If known_dirs_remaining exceeds four, a threadpool of not more than threads threads is spun up in order to traverse the hierarchy more quickly.

This algorithm is therefore primarily a breadth-first algorithm, in that we proceed from root, level by level, to the tips. The number returned is the total number of directories traversed.

Notes

The implementation tries hard to not open too many file descriptors at a time in order to not exceed the system limit, which may be as low as 1024 on POSIX. On POSIX, it checks getrlimit(RLIMIT_NOFILE) for the soft limit on open file descriptors, and if the remaining unused open file descriptors is less than 65536, it will prefer a slow path implementation which exchanges file descriptor usage for lots more dynamic memory allocation and memory copying. You can force this slow path on any platform using force_slow_path, and in correct code you should always check for failures in directory_open_failed() comparing equal to errc::too_many_files_open, and if encountered restart the traversal using the slow path forced.

Almost every modern POSIX system allows a RLIMIT_NOFILE of over a million nowadays, so you should setrlimit(RLIMIT_NOFILE) appropriately in your program if you are absolutely sure that doing so will not break code in your program (e.g. select() fails spectacularly if file descriptors exceed 1024 on most POSIX).

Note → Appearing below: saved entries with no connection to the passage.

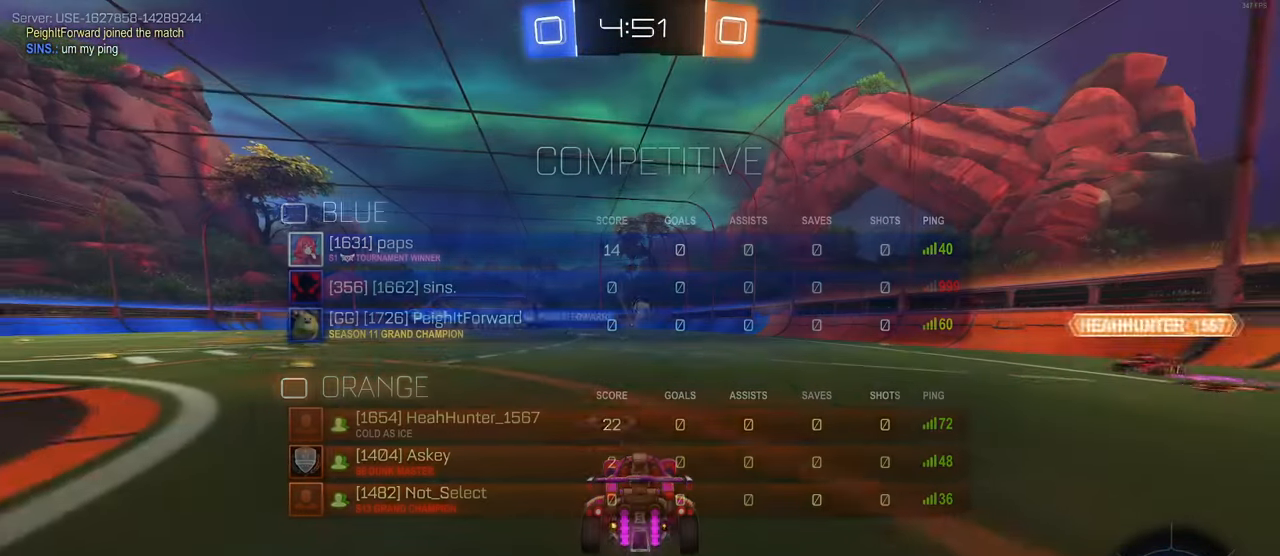
{"buttons": ["R1"], "left_stick": "right", "right_stick": "center", "events": [[434, "left_stick", "right"]]}
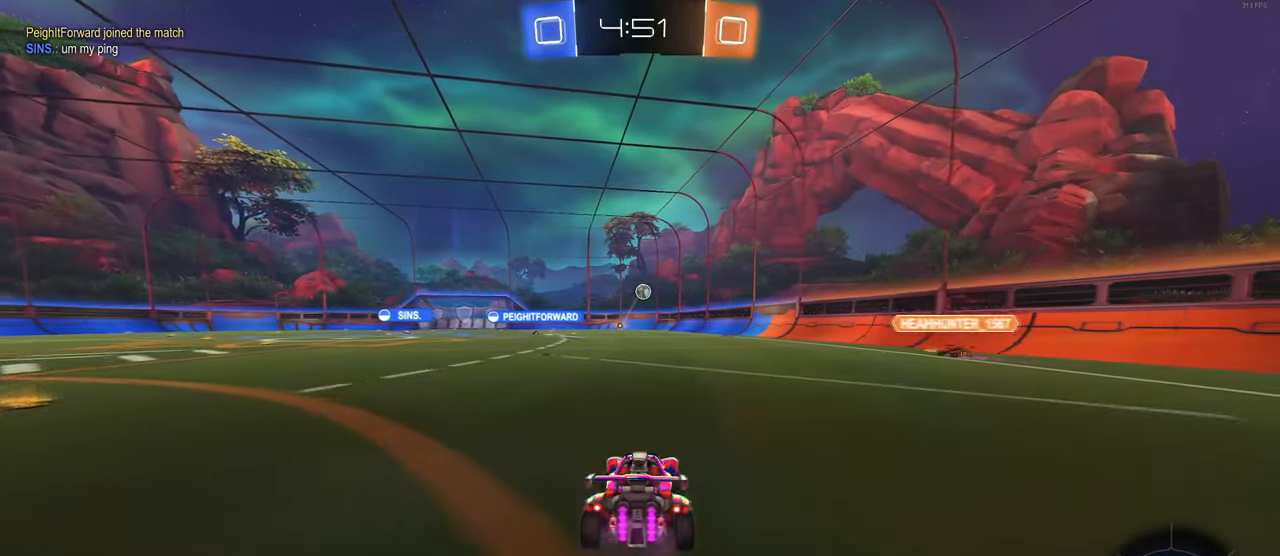
{"buttons": ["SQUARE"], "left_stick": "down", "right_stick": "center", "events": [[34, "CROSS", "down"], [67, "left_stick", "up"], [134, "CROSS", "up"], [134, "left_stick", "up-left"], [167, "CROSS", "down"], [217, "SQUARE", "down"], [267, "CROSS", "up"], [267, "left_stick", "down"], [467, "R1", "up"]]}
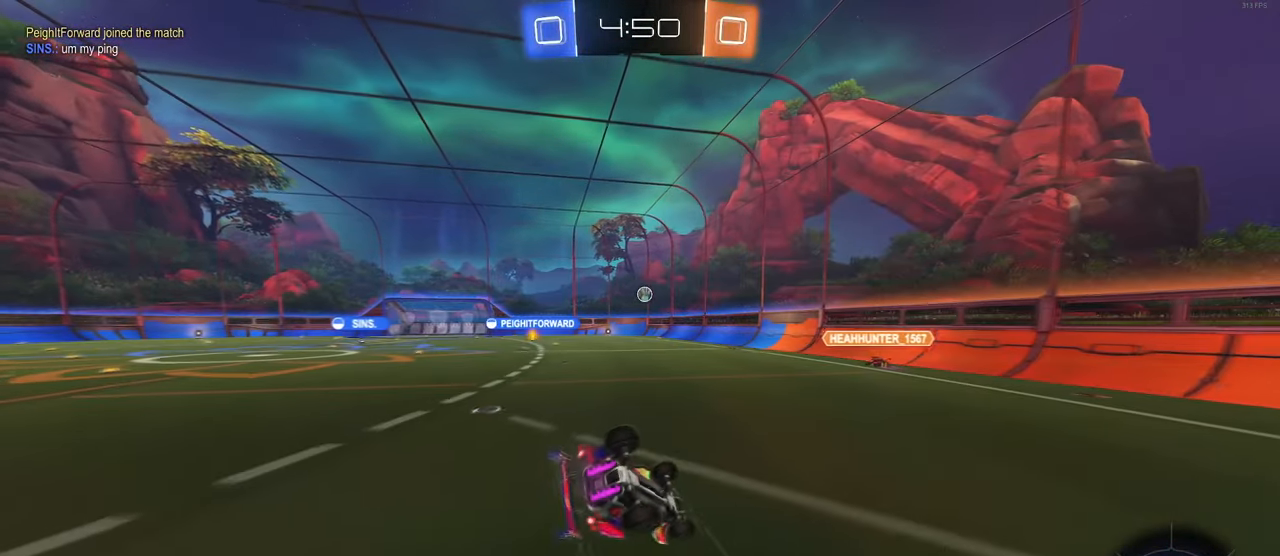
{"buttons": ["SQUARE"], "left_stick": "down-left", "right_stick": "center", "events": [[17, "left_stick", "down-left"]]}
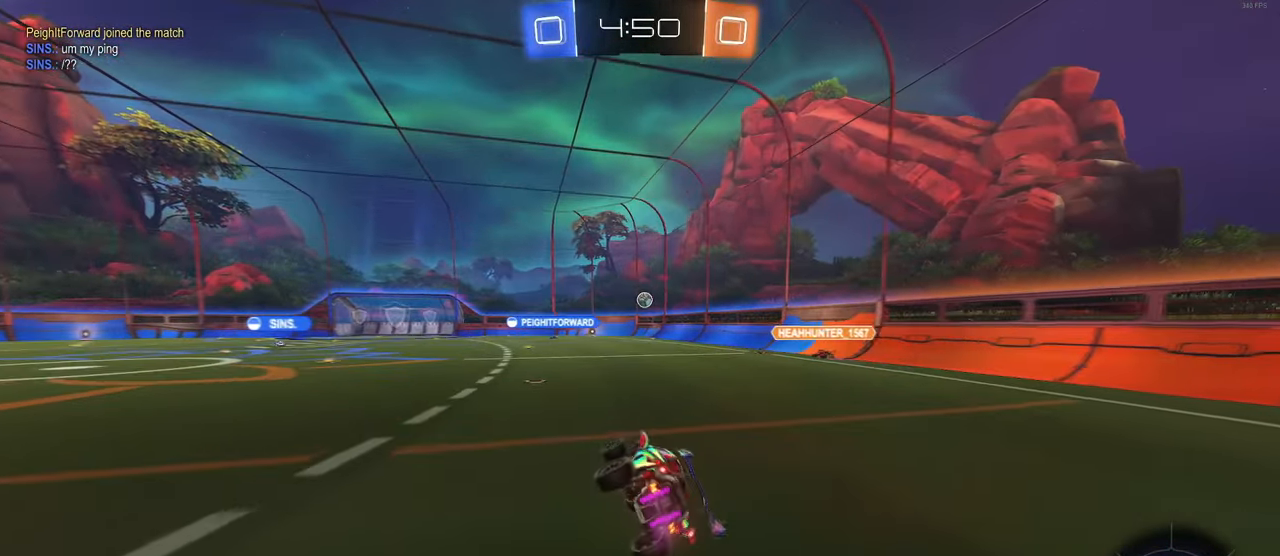
{"buttons": [], "left_stick": "down", "right_stick": "center", "events": [[50, "left_stick", "center"], [184, "SQUARE", "up"], [217, "left_stick", "down"], [300, "CROSS", "down"], [366, "CROSS", "up"]]}
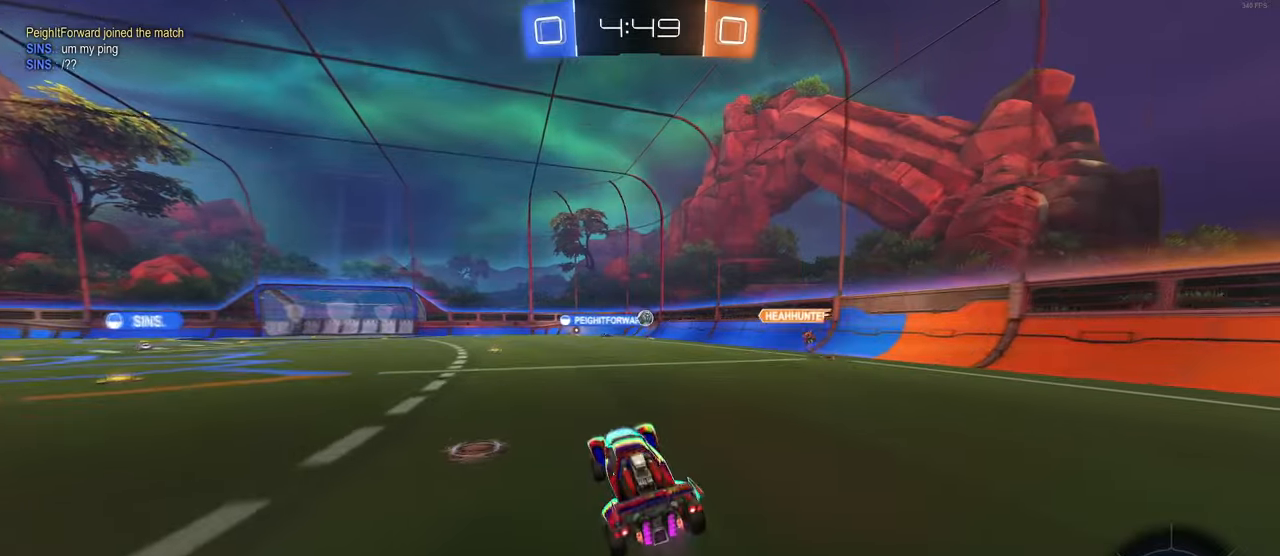
{"buttons": [], "left_stick": "center", "right_stick": "center", "events": [[166, "left_stick", "up"], [266, "CROSS", "down"], [350, "CROSS", "up"], [466, "left_stick", "center"]]}
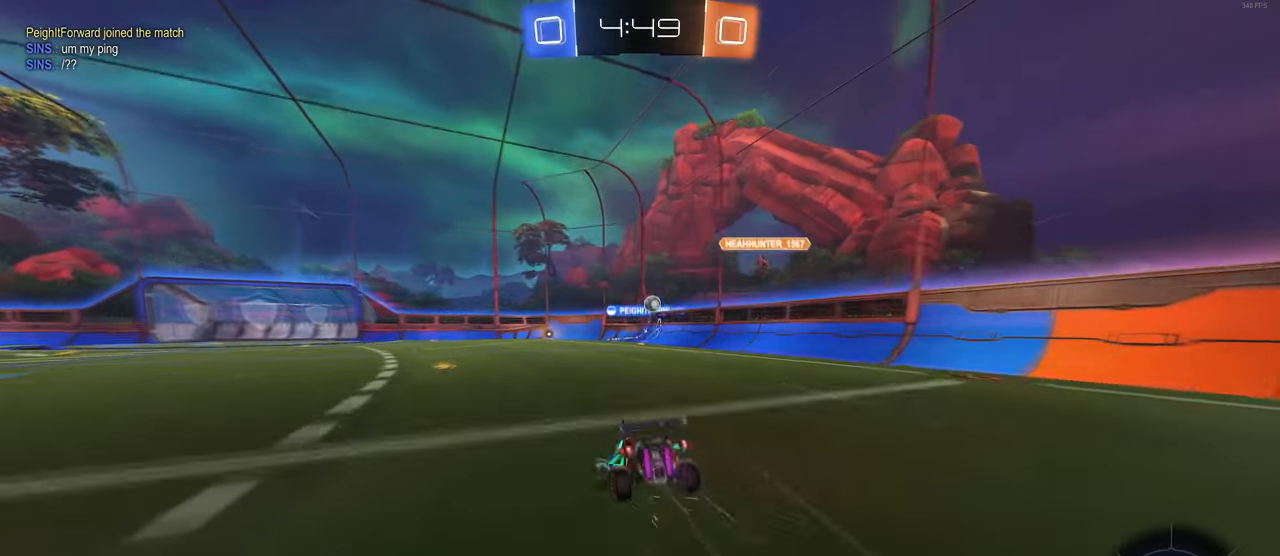
{"buttons": [], "left_stick": "up", "right_stick": "center", "events": [[200, "TRIANGLE", "down"], [350, "TRIANGLE", "up"], [466, "left_stick", "up"]]}
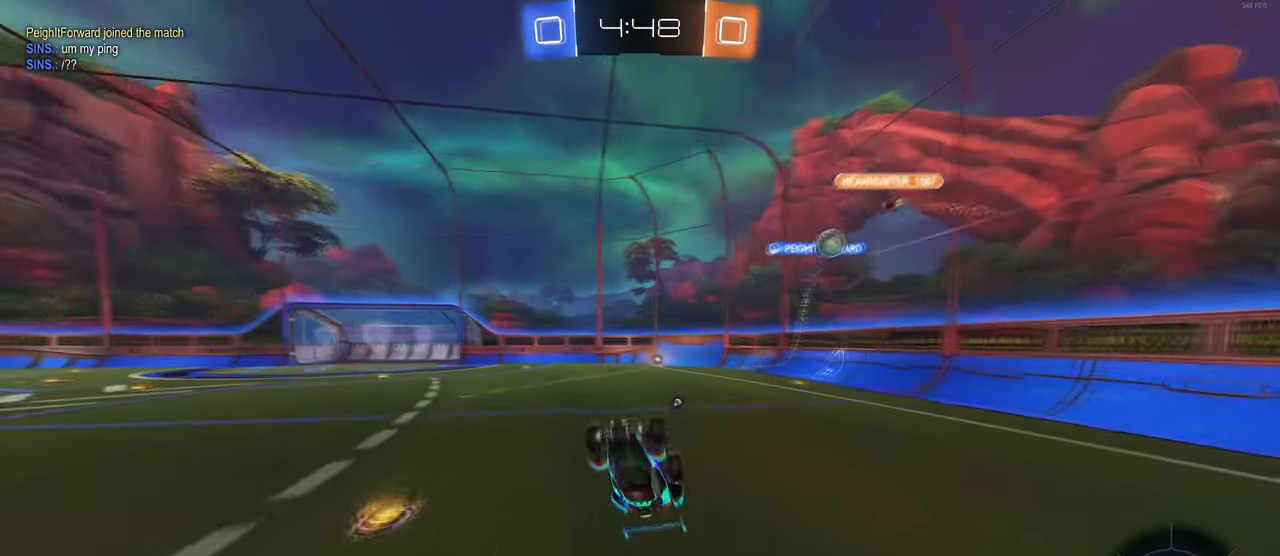
{"buttons": [], "left_stick": "center", "right_stick": "center", "events": [[366, "left_stick", "center"]]}
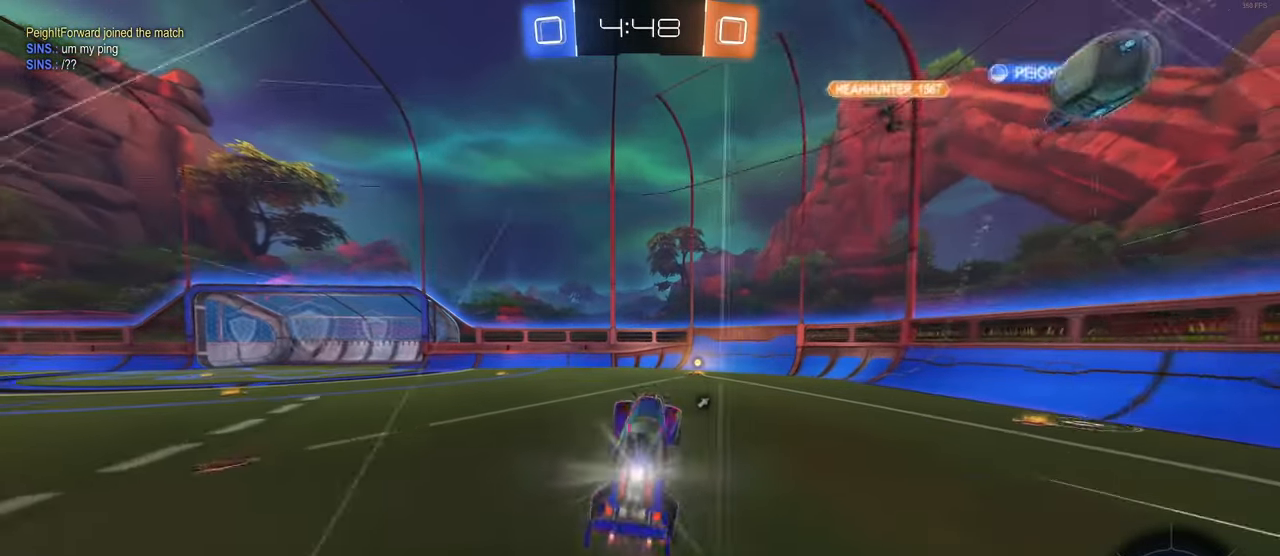
{"buttons": ["TRIANGLE"], "left_stick": "right", "right_stick": "center", "events": [[500, "TRIANGLE", "down"], [500, "left_stick", "right"]]}
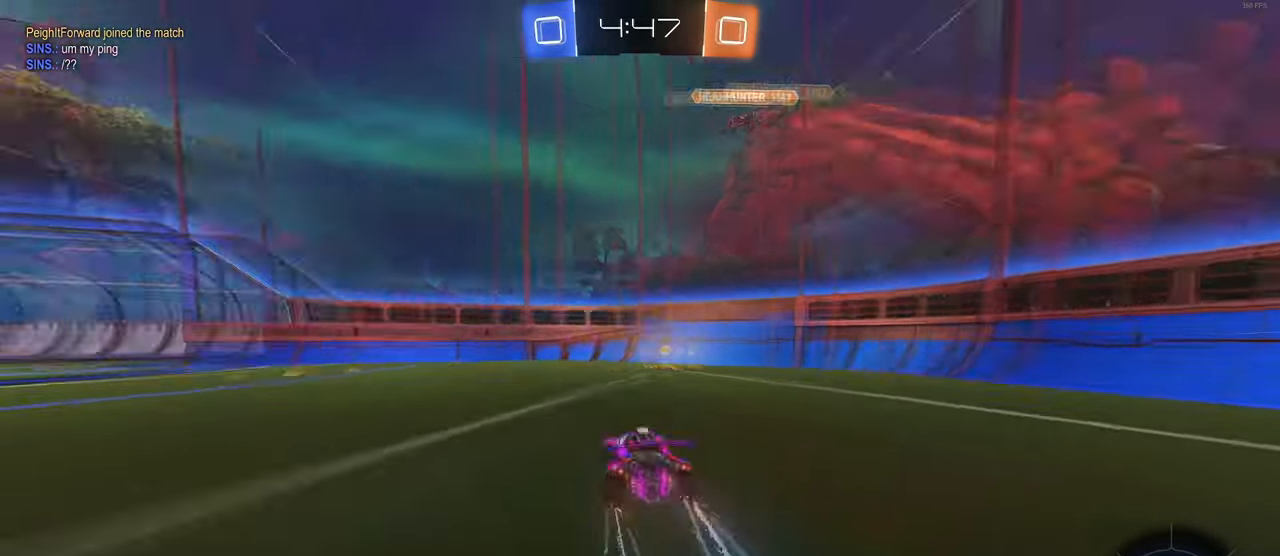
{"buttons": ["SQUARE"], "left_stick": "left", "right_stick": "center", "events": [[116, "TRIANGLE", "up"], [233, "left_stick", "center"], [350, "left_stick", "left"], [416, "SQUARE", "down"]]}
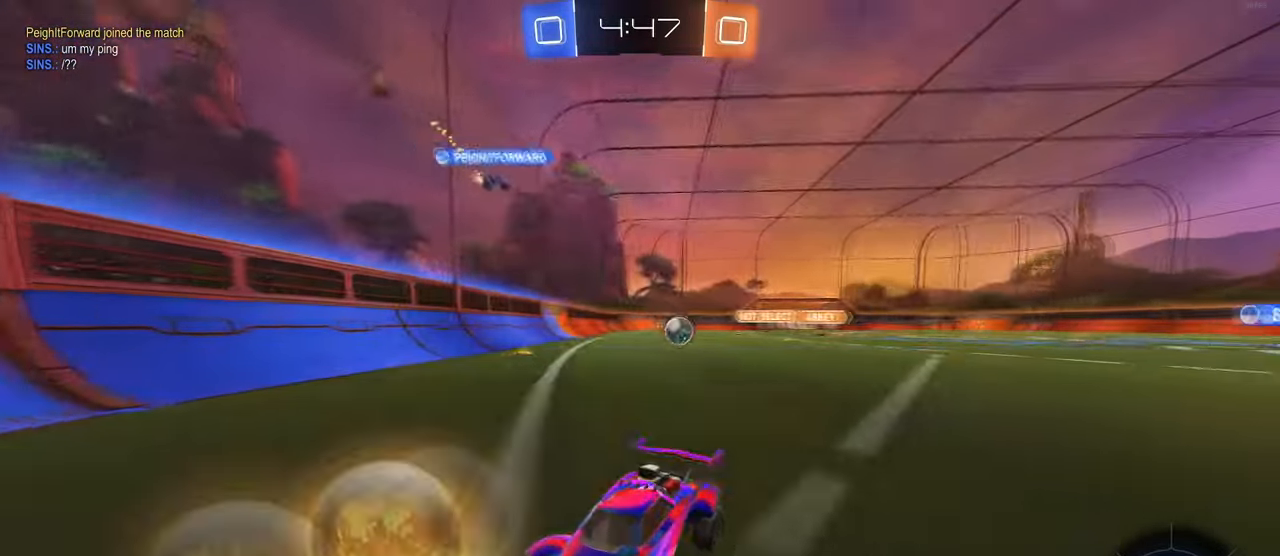
{"buttons": [], "left_stick": "center", "right_stick": "center", "events": [[50, "SQUARE", "up"], [283, "left_stick", "center"]]}
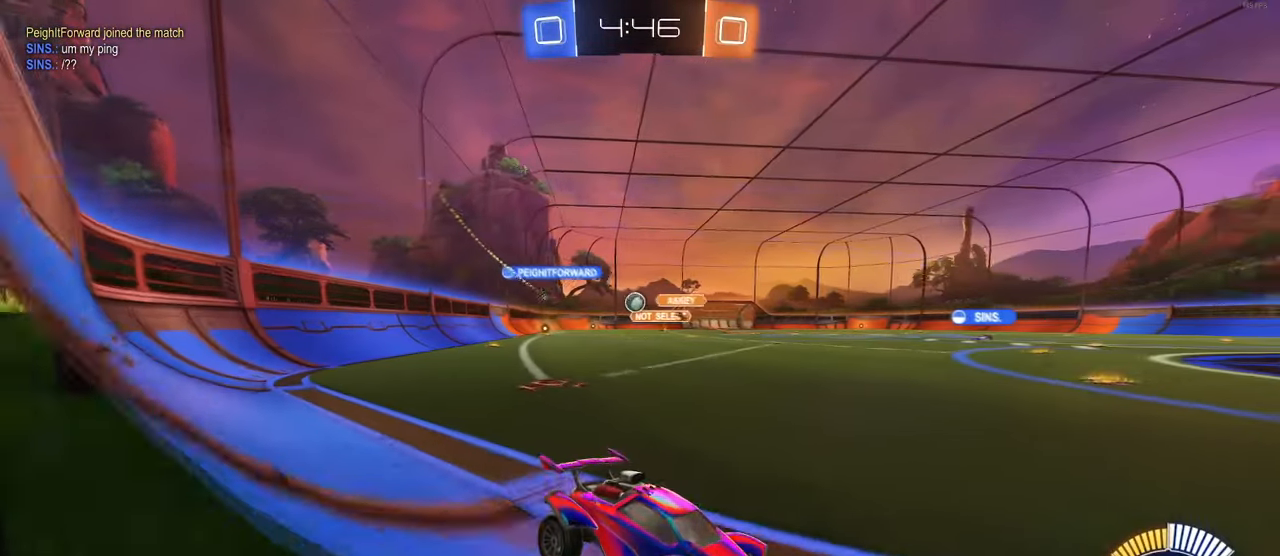
{"buttons": [], "left_stick": "right", "right_stick": "center", "events": [[50, "L2", "down"], [233, "L2", "up"], [383, "left_stick", "right"]]}
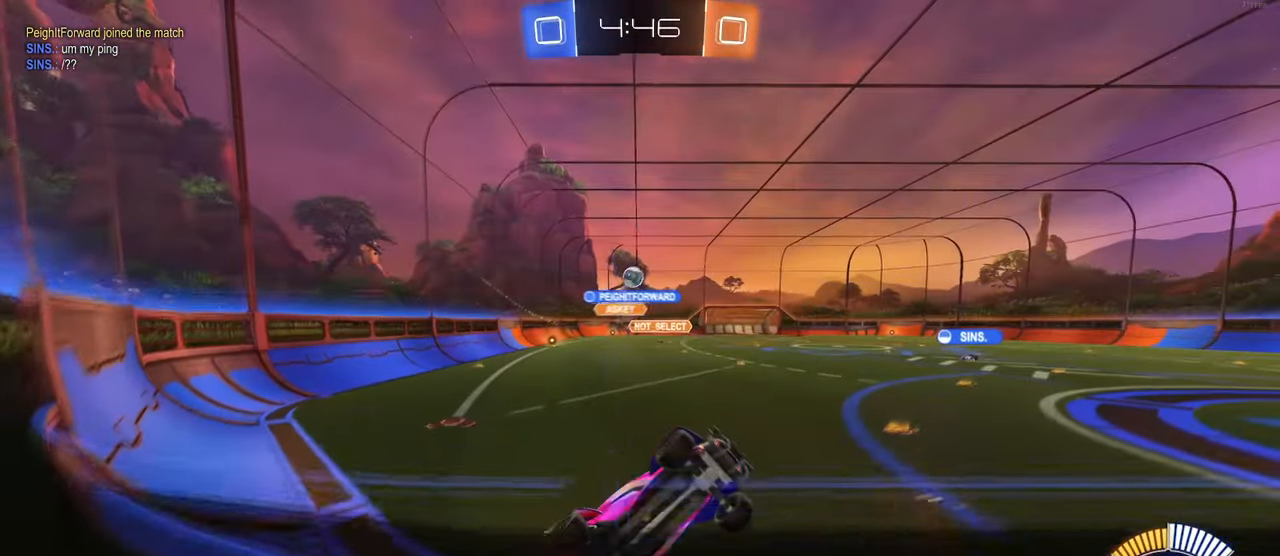
{"buttons": [], "left_stick": "left", "right_stick": "center", "events": [[266, "left_stick", "left"]]}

To give an idea of the difference slow path makes, for Linux ext4:

  • Slow path, 1 thread, traversed 131,915 directories and 8,254,162 entries in 3.10 seconds.
  • Slow path, 16 threads, traversed 131,915 directories and 8,254,162 entries in 0.966 seconds.
  • Fast path, 1 thread, traversed 131,915 directories and 8,254,162 entries in 2.73 seconds (+12%).
  • Fast path, 16 threads, traversed 131,915 directories and 8,254,162 entries in 0.525 seconds (+46%).